(YOUR ASSIGNMENT)
Write out the text lines of every record below again, changing each "Anmeldung" to "Registrierung" and keeping everything else the same. Leave out the pictures.

Dataset entries:

####

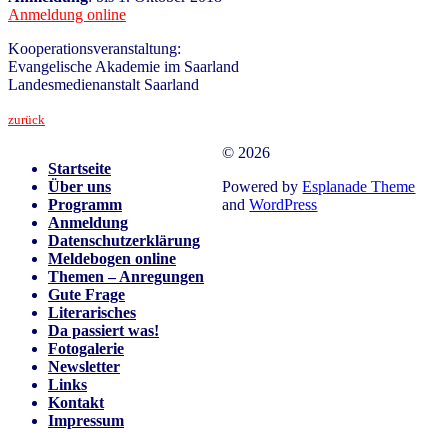
Anmeldung online
Kooperationsveranstaltung:
Evangelische Akademie im Saarland
Landesmedienanstalt Saarland
zurück
© 2026
Startseite
Über uns
Powered by
Esplanade Theme
Programm
and
WordPress
Anmeldung
Datenschutzerklärung
Meldebogen online
Themen – Anregungen
Gute Frage
Literarisches
Da passiert was!
Fotogalerie
Newsletter
Links
Kontakt
Impressum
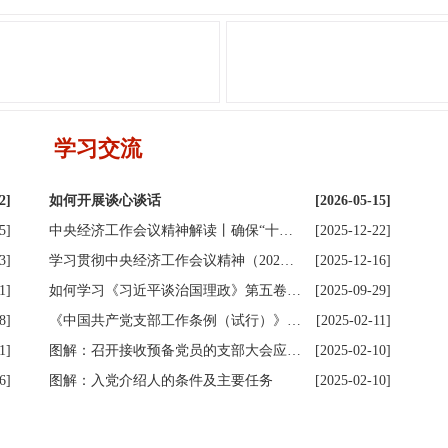
学习交流
2]
如何开展谈心谈话
[2026-05-15]
5]
中央经济工作会议精神解读丨确保“十…
[2025-12-22]
3]
学习贯彻中央经济工作会议精神（202…
[2025-12-16]
1]
如何学习《习近平谈治国理政》第五卷…
[2025-09-29]
8]
《中国共产党支部工作条例（试行）》…
[2025-02-11]
1]
图解：召开接收预备党员的支部大会应…
[2025-02-10]
6]
图解：入党介绍人的条件及主要任务
[2025-02-10]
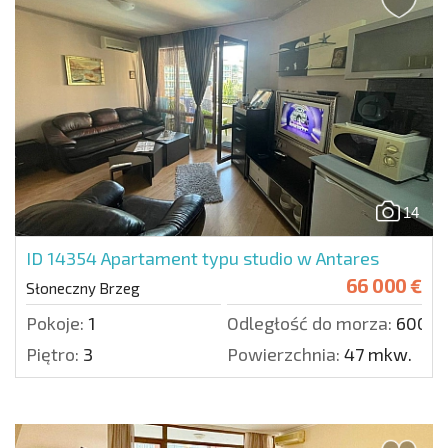
14
ID 14354
Apartament typu studio w Antares
66 000 €
Słoneczny Brzeg
Pokoje:
1
Odległość do morza:
600 m
Piętro:
3
Powierzchnia:
47 mkw.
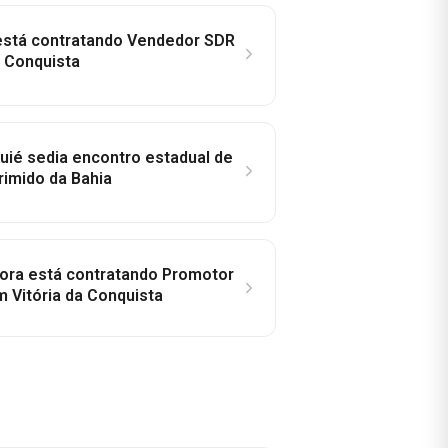
 está contratando Vendedor SDR
a Conquista
ié sedia encontro estadual de
rimido da Bahia
idora está contratando Promotor
 Vitória da Conquista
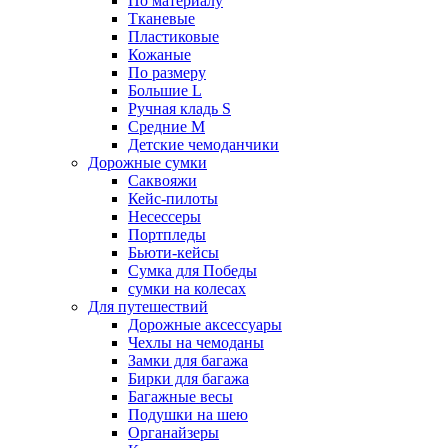
По материалу
Тканевые
Пластиковые
Кожаные
По размеру
Большие L
Ручная кладь S
Средние M
Детские чемоданчики
Дорожные сумки
Саквояжи
Кейс-пилоты
Несессеры
Портпледы
Бьюти-кейсы
Сумка для Победы
сумки на колесах
Для путешествий
Дорожные аксессуары
Чехлы на чемоданы
Замки для багажа
Бирки для багажа
Багажные весы
Подушки на шею
Органайзеры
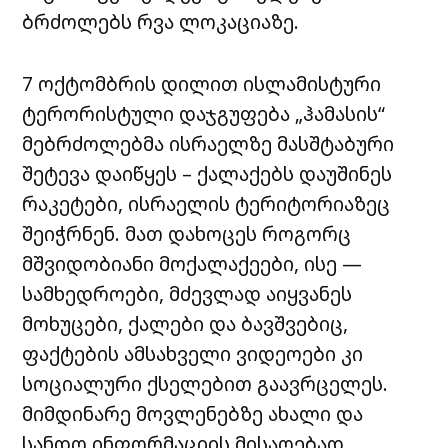
ბრძოლებს რვა ლოკაციაზე.
7 ოქტომბრის დილით ისლამისტური
ტერორისტული დაჯგუფება „ჰამასის“
მებრძოლებმა ისრაელზე მასშტაბური
შეტევა დაიწყეს – ქალაქებს დაუშინეს
რაკეტები, ისრაელის ტერიტორიაზეც
შეიჭრნენ. მათ დახოცეს როგორც
მშვიდობიანი მოქალაქეები, ისე —
სამხედროები, მძევლად აიყვანეს
მოხუცები, ქალები და ბავშვებიც,
ფაქტების ამსახველი ვიდეოები კი
სოციალური ქსელებით გაავრცელეს.
მიმდინარე მოვლენებზე ახალი და
სანდო ინფორმაციის მისაღებად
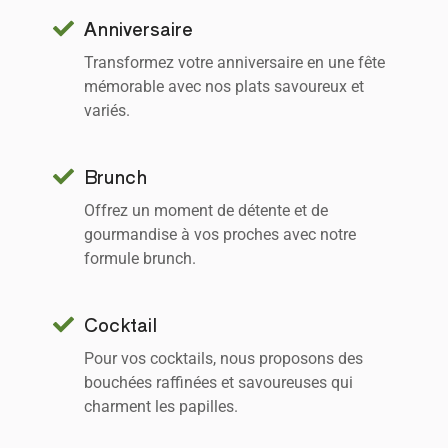
Anniversaire
Transformez votre anniversaire en une fête
mémorable avec nos plats savoureux et
variés.
Brunch
Offrez un moment de détente et de
gourmandise à vos proches avec notre
formule brunch.
Cocktail
Pour vos cocktails, nous proposons des
bouchées raffinées et savoureuses qui
charment les papilles.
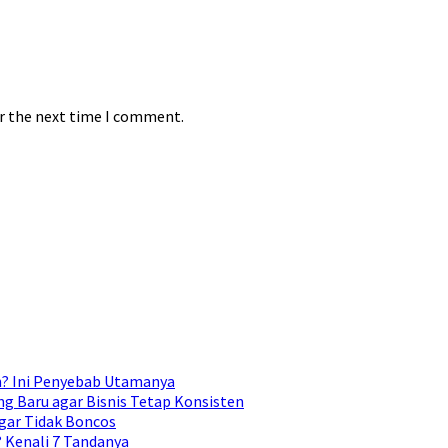
or the next time I comment.
n? Ini Penyebab Utamanya
g Baru agar Bisnis Tetap Konsisten
gar Tidak Boncos
Kenali 7 Tandanya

####

(ANSWER TO THIS PROBLEM)
Registrierung online
Kooperationsveranstaltung:
Evangelische Akademie im Saarland
Landesmedienanstalt Saarland
zurück
© 2026
Startseite
Über uns
Powered by
Esplanade Theme
Programm
and
WordPress
Registrierung
Datenschutzerklärung
Meldebogen online
Themen – Anregungen
Gute Frage
Literarisches
Da passiert was!
Fotogalerie
Newsletter
Links
Kontakt
Impressum
学习交流
2]
如何开展谈心谈话
[2026-05-15]
5]
中央经济工作会议精神解读丨确保“十…
[2025-12-22]
3]
学习贯彻中央经济工作会议精神（202…
[2025-12-16]
1]
如何学习《习近平谈治国理政》第五卷…
[2025-09-29]
8]
《中国共产党支部工作条例（试行）》…
[2025-02-11]
1]
图解：召开接收预备党员的支部大会应…
[2025-02-10]
6]
图解：入党介绍人的条件及主要任务
[2025-02-10]
14
ID 14354
Apartament typu studio w Antares
66 000 €
Słoneczny Brzeg
Pokoje:
1
Odległość do morza:
600 m
Piętro:
3
Powierzchnia:
47 mkw.
 está contratando Vendedor SDR
a Conquista
ié sedia encontro estadual de
rimido da Bahia
idora está contratando Promotor
 Vitória da Conquista
По материалу
Тканевые
Пластиковые
Кожаные
По размеру
Большие L
Ручная кладь S
Средние M
Детские чемоданчики
Дорожные сумки
Саквояжи
Кейс-пилоты
Несессеры
Портпледы
Бьюти-кейсы
Сумка для Победы
сумки на колесах
Для путешествий
Дорожные аксессуары
Чехлы на чемоданы
Замки для багажа
Бирки для багажа
Багажные весы
Подушки на шею
Органайзеры
ბრძოლებს რვა ლოკაციაზე.
7 ოქტომბრის დილით ისლამისტური
ტერორისტული დაჯგუფება „ჰამასის“
მებრძოლებმა ისრაელზე მასშტაბური
შეტევა დაიწყეს – ქალაქებს დაუშინეს
რაკეტები, ისრაელის ტერიტორიაზეც
შეიჭრნენ. მათ დახოცეს როგორც
მშვიდობიანი მოქალაქეები, ისე —
სამხედროები, მძევლად აიყვანეს
მოხუცები, ქალები და ბავშვებიც,
ფაქტების ამსახველი ვიდეოები კი
სოციალური ქსელებით გაავრცელეს.
მიმდინარე მოვლენებზე ახალი და
სანდო ინფორმაციის მისაღებად
Anniversaire
Transformez votre anniversaire en une fête
mémorable avec nos plats savoureux et
variés.
Brunch
Offrez un moment de détente et de
gourmandise à vos proches avec notre
formule brunch.
Cocktail
Pour vos cocktails, nous proposons des
bouchées raffinées et savoureuses qui
charment les papilles.
or the next time I comment.
n? Ini Penyebab Utamanya
g Baru agar Bisnis Tetap Konsisten
gar Tidak Boncos
Kenali 7 Tandanya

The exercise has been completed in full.